In effect, DevPartner SecurityChecker is a security analysis tool that locates chinks in a program's armor through a unique combination of static analysis, run-time analysis and integrity analysis (which is akin to attack simulation). The advice in DevPartner SecurityChecker comes in the form of suggested steps to repair a vulnerability and links to more information on the problem. In fact, the Compuware crew came up with various rules for "safe ASP" based on considerable engineering research.
What are the types of mistakes programmers make when coding in an era of nefarious hacking? They are not that different in ASP than in other areas.
"There are all sorts of errors they make," Carpenter said. "There's enabling debugging ... leaving back doors open ... having tracing enabled. That is something that static analysis will quickly find," he said.
Moving along down the highway to trouble, there are excessive account use and private account use. Those are "good pickings" for a run-time analyzer, indicated Carpenter.

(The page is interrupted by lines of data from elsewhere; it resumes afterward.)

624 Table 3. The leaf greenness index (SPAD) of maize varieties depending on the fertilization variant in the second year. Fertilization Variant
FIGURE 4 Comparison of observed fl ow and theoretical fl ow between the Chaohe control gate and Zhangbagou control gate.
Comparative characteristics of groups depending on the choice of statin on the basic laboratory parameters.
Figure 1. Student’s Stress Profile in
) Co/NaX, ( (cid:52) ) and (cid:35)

Finally, there are the now-familiar demons of cross-site scripting, SQL injections, buffer overflows, parameter tampering and command injections. All of which, said Carpenter, can be malleable to integrity analyzers.
Development for security may be moving into a new era. As break-in tools become widely and freely available on the Internet, hackers do not need the same level of skills they required in the past to get in the game. Yet those tools, in combination, of course, may allow increasingly grandiose hacks. Tools that counter the break-in tools and embed knowledge of faults may be just what the doctor ordered.